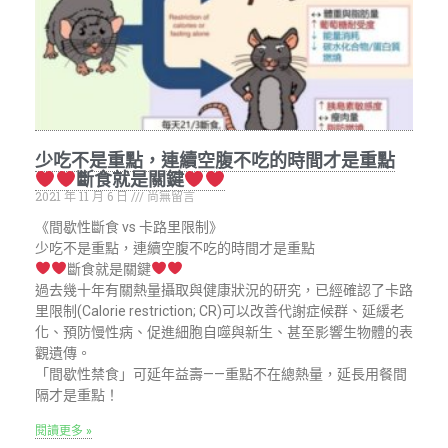
少吃不是重點，連續空腹不吃的時間才是重點
斷食就是關鍵
2021 年 11 月 6 日
尚無留言
《間歇性斷食 vs 卡路里限制》
少吃不是重點，連續空腹不吃的時間才是重點
斷食就是關鍵
過去幾十年有關熱量攝取與健康狀況的研究，已經確認了卡路
里限制(Calorie restriction; CR)可以改善代謝症候群、延緩老
化、預防慢性病、促進細胞自噬與新生、甚至影響生物體的表
觀遺傳。
「間歇性禁食」可延年益壽——重點不在總熱量，延長用餐間
隔才是重點！
閱讀更多 »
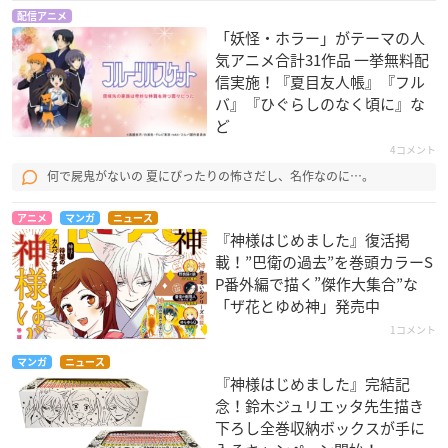
配信アニメ
「妖怪・ホラー」がテーマの人
気アニメ合計31作品 一挙無料配
信実施！『夏目友人帳』『フル
バ』『ひぐらしのなく頃に』な
ど
4コメント
何で屍鬼がないの 夏にぴったりの怖さだし、名作なのに…。
アニメ
マンガ
ニュース
『神様はじめました』復活掲
載！”巴衛の過去”を巻頭カラーS
P番外編で描く”傑作大集合”な
「ザ花とゆめ神」発売中
1コメント
マンガ
ニュース
『神様はじめました』完結記
念！鈴木ジュリエッタ先生描き
下ろし全巻収納ボックスが手に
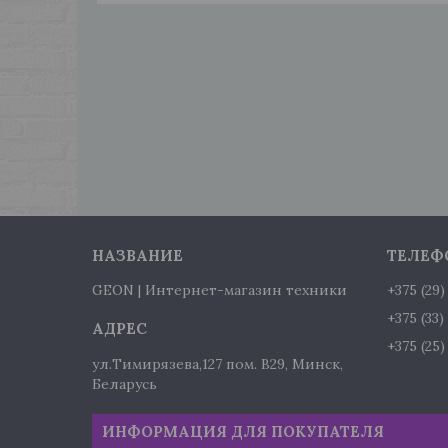
GEON | Интернет-магазин техники
+375 (29
+375 (33
+375 (25
ул.Тимирязева,127 пом. В29, Минск,
Беларусь
ИНФОРМАЦИЯ ДЛЯ ПОКУПАТЕЛЯ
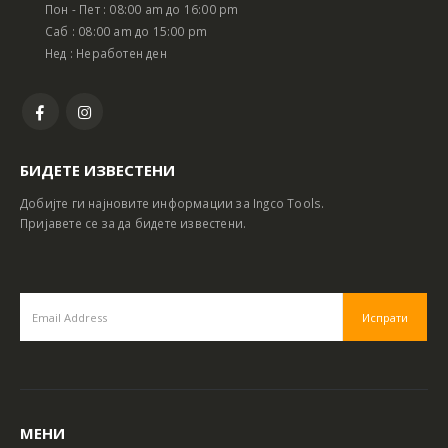
Пон - Пет : 08:00 am до 16:00 pm
Саб : 08:00 am до 15:00 pm
Нед : Неработен ден
БИДЕТЕ ИЗВЕСТЕНИ
Добијте ги најновите информации за Ingco Tools.
Пријавете се за да бидете известени.
МЕНИ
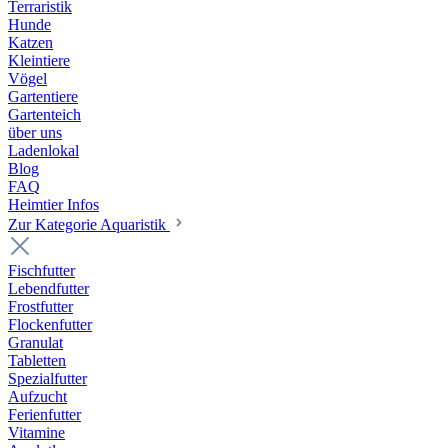
Terraristik
Hunde
Katzen
Kleintiere
Vögel
Gartentiere
Gartenteich
über uns
Ladenlokal
Blog
FAQ
Heimtier Infos
Zur Kategorie Aquaristik
Fischfutter
Lebendfutter
Frostfutter
Flockenfutter
Granulat
Tabletten
Spezialfutter
Aufzucht
Ferienfutter
Vitamine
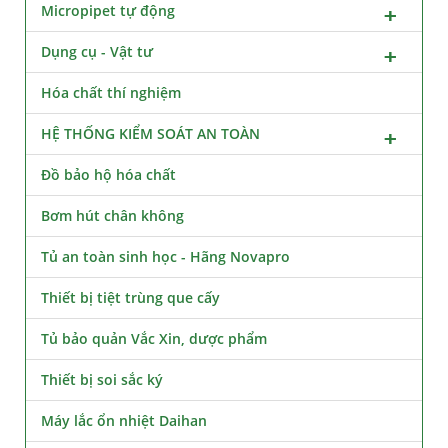
Micropipet tự động
Dụng cụ - Vật tư
Hóa chất thí nghiệm
HỆ THỐNG KIỂM SOÁT AN TOÀN
Đồ bảo hộ hóa chất
Bơm hút chân không
Tủ an toàn sinh học - Hãng Novapro
Thiết bị tiệt trùng que cấy
Tủ bảo quản Vắc Xin, dược phẩm
Thiết bị soi sắc ký
Máy lắc ổn nhiệt Daihan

_Exercise goal_
Reproduce the text of the listing above with "Blog" swapped for "Magazin" and every other line left as is. Omit the pictures.

_Answer to this task_
少吃不是重點，連續空腹不吃的時間才是重點
斷食就是關鍵
2021 年 11 月 6 日
尚無留言
《間歇性斷食 vs 卡路里限制》
少吃不是重點，連續空腹不吃的時間才是重點
斷食就是關鍵
過去幾十年有關熱量攝取與健康狀況的研究，已經確認了卡路
里限制(Calorie restriction; CR)可以改善代謝症候群、延緩老
化、預防慢性病、促進細胞自噬與新生、甚至影響生物體的表
觀遺傳。
「間歇性禁食」可延年益壽——重點不在總熱量，延長用餐間
隔才是重點！
閱讀更多 »
配信アニメ
「妖怪・ホラー」がテーマの人
気アニメ合計31作品 一挙無料配
信実施！『夏目友人帳』『フル
バ』『ひぐらしのなく頃に』な
ど
4コメント
何で屍鬼がないの 夏にぴったりの怖さだし、名作なのに…。
アニメ
マンガ
ニュース
『神様はじめました』復活掲
載！”巴衛の過去”を巻頭カラーS
P番外編で描く”傑作大集合”な
「ザ花とゆめ神」発売中
1コメント
マンガ
ニュース
『神様はじめました』完結記
念！鈴木ジュリエッタ先生描き
下ろし全巻収納ボックスが手に
GEON | Интернет-магазин техники
+375 (29
+375 (33
+375 (25
ул.Тимирязева,127 пом. В29, Минск,
Беларусь
ИНФОРМАЦИЯ ДЛЯ ПОКУПАТЕЛЯ
Пон - Пет : 08:00 am до 16:00 pm
Саб : 08:00 am до 15:00 pm
Нед : Неработен ден
БИДЕТЕ ИЗВЕСТЕНИ
Добијте ги најновите информации за Ingco Tools.
Пријавете се за да бидете известени.
МЕНИ
Terraristik
Hunde
Katzen
Kleintiere
Vögel
Gartentiere
Gartenteich
über uns
Ladenlokal
Magazin
FAQ
Heimtier Infos
Zur Kategorie Aquaristik
Fischfutter
Lebendfutter
Frostfutter
Flockenfutter
Granulat
Tabletten
Spezialfutter
Aufzucht
Ferienfutter
Vitamine
Micropipet tự động
Dụng cụ - Vật tư
Hóa chất thí nghiệm
HỆ THỐNG KIỂM SOÁT AN TOÀN
Đồ bảo hộ hóa chất
Bơm hút chân không
Tủ an toàn sinh học - Hãng Novapro
Thiết bị tiệt trùng que cấy
Tủ bảo quản Vắc Xin, dược phẩm
Thiết bị soi sắc ký
Máy lắc ổn nhiệt Daihan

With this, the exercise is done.